> Collected data

• • • • •

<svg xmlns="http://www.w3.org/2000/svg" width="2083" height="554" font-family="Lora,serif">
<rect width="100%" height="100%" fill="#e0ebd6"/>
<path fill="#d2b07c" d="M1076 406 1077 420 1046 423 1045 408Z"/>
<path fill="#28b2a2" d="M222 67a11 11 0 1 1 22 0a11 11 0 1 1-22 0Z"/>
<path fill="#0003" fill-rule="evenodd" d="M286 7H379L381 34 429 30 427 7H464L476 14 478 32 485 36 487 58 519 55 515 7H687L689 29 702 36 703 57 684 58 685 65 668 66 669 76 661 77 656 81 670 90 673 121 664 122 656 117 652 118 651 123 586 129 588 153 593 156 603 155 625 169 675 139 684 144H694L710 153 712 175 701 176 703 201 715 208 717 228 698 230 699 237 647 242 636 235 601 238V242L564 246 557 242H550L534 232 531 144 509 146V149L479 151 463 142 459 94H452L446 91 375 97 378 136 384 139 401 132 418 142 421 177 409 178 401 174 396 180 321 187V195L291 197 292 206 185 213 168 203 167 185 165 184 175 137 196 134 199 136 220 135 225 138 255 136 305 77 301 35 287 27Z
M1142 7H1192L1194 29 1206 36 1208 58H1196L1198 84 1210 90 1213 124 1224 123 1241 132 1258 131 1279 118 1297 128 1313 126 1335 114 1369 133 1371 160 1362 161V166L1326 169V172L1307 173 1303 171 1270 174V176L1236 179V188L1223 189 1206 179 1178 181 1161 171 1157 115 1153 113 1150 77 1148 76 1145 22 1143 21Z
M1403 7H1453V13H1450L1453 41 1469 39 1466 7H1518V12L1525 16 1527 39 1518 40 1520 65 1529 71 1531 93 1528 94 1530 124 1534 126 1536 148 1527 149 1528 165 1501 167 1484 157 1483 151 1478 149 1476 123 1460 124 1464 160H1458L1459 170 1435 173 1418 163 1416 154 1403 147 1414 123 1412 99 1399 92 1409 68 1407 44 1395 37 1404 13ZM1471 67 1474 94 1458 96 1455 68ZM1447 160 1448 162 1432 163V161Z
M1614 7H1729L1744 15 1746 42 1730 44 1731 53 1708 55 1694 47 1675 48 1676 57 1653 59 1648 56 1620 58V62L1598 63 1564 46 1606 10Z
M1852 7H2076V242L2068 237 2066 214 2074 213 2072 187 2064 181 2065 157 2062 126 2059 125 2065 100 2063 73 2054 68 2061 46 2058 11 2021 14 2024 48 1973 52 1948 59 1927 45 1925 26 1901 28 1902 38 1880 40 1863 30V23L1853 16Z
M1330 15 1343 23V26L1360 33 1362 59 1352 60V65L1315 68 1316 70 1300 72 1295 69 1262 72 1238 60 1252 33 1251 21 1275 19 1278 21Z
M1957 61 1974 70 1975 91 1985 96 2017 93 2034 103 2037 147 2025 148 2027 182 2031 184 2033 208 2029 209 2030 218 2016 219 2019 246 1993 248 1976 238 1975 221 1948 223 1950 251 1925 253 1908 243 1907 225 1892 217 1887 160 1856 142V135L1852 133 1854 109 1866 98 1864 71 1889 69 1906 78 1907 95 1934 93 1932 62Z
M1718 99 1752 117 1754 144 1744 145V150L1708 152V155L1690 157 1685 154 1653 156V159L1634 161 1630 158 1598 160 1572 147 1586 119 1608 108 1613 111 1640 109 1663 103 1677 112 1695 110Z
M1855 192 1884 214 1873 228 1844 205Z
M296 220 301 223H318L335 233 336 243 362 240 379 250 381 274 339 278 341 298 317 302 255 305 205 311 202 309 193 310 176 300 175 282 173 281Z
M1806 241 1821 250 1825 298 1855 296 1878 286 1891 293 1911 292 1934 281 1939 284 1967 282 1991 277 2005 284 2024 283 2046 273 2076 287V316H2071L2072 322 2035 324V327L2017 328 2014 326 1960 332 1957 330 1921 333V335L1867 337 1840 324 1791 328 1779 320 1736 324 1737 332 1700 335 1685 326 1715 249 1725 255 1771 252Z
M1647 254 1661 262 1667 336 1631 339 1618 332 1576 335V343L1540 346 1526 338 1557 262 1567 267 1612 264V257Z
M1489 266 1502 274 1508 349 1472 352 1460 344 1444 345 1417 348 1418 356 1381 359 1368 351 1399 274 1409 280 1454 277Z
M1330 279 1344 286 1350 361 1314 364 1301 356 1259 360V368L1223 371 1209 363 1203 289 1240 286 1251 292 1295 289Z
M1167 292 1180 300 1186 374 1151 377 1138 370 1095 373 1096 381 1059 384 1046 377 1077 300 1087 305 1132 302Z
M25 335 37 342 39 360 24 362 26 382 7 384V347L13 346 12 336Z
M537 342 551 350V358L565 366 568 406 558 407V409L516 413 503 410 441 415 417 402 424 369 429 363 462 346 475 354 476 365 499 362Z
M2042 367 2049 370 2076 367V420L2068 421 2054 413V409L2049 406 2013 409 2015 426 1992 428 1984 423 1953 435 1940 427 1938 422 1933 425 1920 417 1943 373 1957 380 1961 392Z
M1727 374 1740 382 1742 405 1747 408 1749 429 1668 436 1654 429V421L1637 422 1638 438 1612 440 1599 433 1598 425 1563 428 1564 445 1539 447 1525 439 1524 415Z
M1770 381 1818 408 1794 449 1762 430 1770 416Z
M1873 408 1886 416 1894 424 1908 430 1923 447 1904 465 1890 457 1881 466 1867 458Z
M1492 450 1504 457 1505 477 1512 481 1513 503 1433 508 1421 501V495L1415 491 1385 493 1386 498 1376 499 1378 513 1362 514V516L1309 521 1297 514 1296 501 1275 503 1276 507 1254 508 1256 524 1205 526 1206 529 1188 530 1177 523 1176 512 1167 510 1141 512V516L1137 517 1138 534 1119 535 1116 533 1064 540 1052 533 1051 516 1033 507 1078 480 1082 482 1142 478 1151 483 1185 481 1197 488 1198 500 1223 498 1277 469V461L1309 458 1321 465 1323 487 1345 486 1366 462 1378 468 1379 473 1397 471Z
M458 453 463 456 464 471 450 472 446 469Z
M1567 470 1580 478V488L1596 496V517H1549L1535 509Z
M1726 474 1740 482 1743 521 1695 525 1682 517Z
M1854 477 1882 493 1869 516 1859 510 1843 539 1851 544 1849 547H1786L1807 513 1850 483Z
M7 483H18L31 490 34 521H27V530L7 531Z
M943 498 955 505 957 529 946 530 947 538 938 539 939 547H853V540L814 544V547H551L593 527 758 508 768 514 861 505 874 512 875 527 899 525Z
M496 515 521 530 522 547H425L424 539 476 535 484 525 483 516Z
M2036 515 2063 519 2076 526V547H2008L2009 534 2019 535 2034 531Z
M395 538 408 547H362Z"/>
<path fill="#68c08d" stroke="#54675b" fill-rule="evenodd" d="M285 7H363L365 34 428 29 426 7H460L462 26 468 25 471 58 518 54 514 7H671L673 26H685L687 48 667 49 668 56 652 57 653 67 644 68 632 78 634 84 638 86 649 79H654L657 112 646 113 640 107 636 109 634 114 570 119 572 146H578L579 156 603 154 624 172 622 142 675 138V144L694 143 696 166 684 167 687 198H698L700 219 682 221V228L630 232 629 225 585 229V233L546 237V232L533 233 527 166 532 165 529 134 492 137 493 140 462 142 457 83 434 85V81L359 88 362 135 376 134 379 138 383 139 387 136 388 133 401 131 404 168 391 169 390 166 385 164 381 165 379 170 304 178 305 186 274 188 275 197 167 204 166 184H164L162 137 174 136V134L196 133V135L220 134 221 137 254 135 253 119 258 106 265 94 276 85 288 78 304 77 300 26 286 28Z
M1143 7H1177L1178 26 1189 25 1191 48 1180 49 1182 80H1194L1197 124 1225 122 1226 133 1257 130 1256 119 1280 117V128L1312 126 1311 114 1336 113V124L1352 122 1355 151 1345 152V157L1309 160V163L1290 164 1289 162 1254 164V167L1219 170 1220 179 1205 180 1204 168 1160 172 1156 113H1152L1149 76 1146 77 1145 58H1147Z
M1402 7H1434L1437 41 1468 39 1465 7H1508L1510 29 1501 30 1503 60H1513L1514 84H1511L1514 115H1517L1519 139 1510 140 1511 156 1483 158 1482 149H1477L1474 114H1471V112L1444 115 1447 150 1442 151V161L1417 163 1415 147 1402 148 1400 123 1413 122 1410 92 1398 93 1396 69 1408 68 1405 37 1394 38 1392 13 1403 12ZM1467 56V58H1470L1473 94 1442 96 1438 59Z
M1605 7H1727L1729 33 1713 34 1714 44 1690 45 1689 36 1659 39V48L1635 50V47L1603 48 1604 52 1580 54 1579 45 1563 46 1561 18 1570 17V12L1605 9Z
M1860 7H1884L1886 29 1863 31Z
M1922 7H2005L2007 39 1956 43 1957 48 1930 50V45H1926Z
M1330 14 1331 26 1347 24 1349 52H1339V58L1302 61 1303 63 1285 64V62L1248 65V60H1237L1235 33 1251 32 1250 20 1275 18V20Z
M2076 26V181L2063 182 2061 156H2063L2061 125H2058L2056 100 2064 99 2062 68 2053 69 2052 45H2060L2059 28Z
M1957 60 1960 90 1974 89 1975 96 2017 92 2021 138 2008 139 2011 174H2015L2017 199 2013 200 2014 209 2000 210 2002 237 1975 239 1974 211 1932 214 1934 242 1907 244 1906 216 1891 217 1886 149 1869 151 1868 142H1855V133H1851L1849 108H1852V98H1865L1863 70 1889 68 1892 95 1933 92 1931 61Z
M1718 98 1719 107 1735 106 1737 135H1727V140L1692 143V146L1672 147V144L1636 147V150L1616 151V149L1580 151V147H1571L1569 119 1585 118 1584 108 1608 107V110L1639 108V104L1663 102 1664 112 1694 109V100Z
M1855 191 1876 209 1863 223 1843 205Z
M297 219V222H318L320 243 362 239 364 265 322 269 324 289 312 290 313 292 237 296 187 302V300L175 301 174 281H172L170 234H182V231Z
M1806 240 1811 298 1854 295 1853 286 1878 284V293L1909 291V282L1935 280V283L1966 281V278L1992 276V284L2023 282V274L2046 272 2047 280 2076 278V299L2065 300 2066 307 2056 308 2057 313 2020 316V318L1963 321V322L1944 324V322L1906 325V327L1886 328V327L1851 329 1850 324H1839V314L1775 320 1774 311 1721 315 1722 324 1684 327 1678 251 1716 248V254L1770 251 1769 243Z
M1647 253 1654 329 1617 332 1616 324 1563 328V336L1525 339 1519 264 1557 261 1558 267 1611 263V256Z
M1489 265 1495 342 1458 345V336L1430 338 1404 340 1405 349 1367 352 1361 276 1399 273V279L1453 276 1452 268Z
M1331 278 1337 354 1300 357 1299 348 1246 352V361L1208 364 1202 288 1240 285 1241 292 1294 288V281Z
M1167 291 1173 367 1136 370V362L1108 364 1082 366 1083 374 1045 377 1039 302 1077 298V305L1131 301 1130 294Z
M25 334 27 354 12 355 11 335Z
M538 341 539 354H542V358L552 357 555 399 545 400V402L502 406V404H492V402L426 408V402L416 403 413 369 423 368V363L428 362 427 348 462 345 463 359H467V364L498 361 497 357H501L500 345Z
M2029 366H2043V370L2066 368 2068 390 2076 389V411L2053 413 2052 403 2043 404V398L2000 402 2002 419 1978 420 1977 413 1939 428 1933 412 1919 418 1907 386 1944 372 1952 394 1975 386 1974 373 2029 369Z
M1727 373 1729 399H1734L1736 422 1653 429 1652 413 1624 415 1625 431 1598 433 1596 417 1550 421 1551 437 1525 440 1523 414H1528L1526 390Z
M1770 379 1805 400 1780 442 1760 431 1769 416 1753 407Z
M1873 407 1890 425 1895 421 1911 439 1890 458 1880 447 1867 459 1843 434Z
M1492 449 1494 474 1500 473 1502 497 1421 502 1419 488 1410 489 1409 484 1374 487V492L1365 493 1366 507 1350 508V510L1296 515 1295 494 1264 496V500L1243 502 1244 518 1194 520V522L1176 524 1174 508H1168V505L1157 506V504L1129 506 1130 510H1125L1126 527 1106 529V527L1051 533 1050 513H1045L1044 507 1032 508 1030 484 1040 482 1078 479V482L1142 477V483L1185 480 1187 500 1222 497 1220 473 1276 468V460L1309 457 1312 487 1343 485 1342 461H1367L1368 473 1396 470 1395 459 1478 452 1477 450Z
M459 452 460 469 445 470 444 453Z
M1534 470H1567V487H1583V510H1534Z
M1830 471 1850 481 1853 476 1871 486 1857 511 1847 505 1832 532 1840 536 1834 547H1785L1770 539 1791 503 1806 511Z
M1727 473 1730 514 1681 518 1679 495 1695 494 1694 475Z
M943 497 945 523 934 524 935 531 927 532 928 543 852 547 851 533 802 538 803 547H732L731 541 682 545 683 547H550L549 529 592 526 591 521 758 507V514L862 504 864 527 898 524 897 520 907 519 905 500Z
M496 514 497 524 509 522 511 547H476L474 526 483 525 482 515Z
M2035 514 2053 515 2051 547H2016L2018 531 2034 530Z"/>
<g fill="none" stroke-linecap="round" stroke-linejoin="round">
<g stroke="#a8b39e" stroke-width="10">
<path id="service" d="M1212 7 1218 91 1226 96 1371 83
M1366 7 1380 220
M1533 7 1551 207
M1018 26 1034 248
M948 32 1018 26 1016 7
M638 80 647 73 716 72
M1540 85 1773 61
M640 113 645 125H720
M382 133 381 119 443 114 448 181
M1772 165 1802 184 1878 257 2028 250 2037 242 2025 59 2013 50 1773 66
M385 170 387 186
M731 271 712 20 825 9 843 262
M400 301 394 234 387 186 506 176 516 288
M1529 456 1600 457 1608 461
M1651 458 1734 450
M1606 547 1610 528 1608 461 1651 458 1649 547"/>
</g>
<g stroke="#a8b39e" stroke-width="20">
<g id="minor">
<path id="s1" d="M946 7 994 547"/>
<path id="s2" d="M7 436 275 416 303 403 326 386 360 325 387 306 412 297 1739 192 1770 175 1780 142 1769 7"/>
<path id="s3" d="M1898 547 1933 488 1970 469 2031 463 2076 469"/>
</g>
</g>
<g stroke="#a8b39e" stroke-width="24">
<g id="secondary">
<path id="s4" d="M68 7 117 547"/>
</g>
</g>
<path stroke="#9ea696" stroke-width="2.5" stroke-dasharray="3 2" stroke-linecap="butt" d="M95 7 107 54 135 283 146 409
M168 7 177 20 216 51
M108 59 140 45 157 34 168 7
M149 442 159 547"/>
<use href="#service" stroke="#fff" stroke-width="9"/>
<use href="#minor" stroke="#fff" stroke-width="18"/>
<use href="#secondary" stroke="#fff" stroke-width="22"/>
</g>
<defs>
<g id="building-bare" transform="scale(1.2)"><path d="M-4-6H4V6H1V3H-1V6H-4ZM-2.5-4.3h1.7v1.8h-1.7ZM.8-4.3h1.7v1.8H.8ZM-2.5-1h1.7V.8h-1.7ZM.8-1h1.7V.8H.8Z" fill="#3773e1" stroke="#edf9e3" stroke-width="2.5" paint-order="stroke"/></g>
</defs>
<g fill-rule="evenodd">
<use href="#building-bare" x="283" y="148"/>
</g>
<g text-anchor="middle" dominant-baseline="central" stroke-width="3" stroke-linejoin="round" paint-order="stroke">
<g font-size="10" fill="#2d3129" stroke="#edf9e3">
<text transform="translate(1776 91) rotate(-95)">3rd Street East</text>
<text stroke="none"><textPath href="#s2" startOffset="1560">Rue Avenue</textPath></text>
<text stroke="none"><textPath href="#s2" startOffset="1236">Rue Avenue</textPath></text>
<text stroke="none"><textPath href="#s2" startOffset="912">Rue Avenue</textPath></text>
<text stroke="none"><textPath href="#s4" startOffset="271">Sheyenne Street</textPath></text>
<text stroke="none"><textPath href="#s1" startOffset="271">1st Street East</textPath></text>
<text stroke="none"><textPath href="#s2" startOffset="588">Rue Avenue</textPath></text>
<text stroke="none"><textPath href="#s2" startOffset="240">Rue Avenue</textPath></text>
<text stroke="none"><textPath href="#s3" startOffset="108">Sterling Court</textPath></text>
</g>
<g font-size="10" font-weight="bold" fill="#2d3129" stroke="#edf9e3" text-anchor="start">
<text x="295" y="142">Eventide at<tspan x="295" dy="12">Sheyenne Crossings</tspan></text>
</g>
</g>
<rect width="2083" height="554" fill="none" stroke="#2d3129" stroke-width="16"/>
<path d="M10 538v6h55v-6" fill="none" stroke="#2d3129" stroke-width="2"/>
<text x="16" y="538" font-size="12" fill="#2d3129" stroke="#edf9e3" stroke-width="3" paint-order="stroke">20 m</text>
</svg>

• • • • •

> Exercise objective
The word is "linejoin". Copy every line above where it appears.

> Output of the task
<g fill="none" stroke-linecap="round" stroke-linejoin="round">
<g text-anchor="middle" dominant-baseline="central" stroke-width="3" stroke-linejoin="round" paint-order="stroke">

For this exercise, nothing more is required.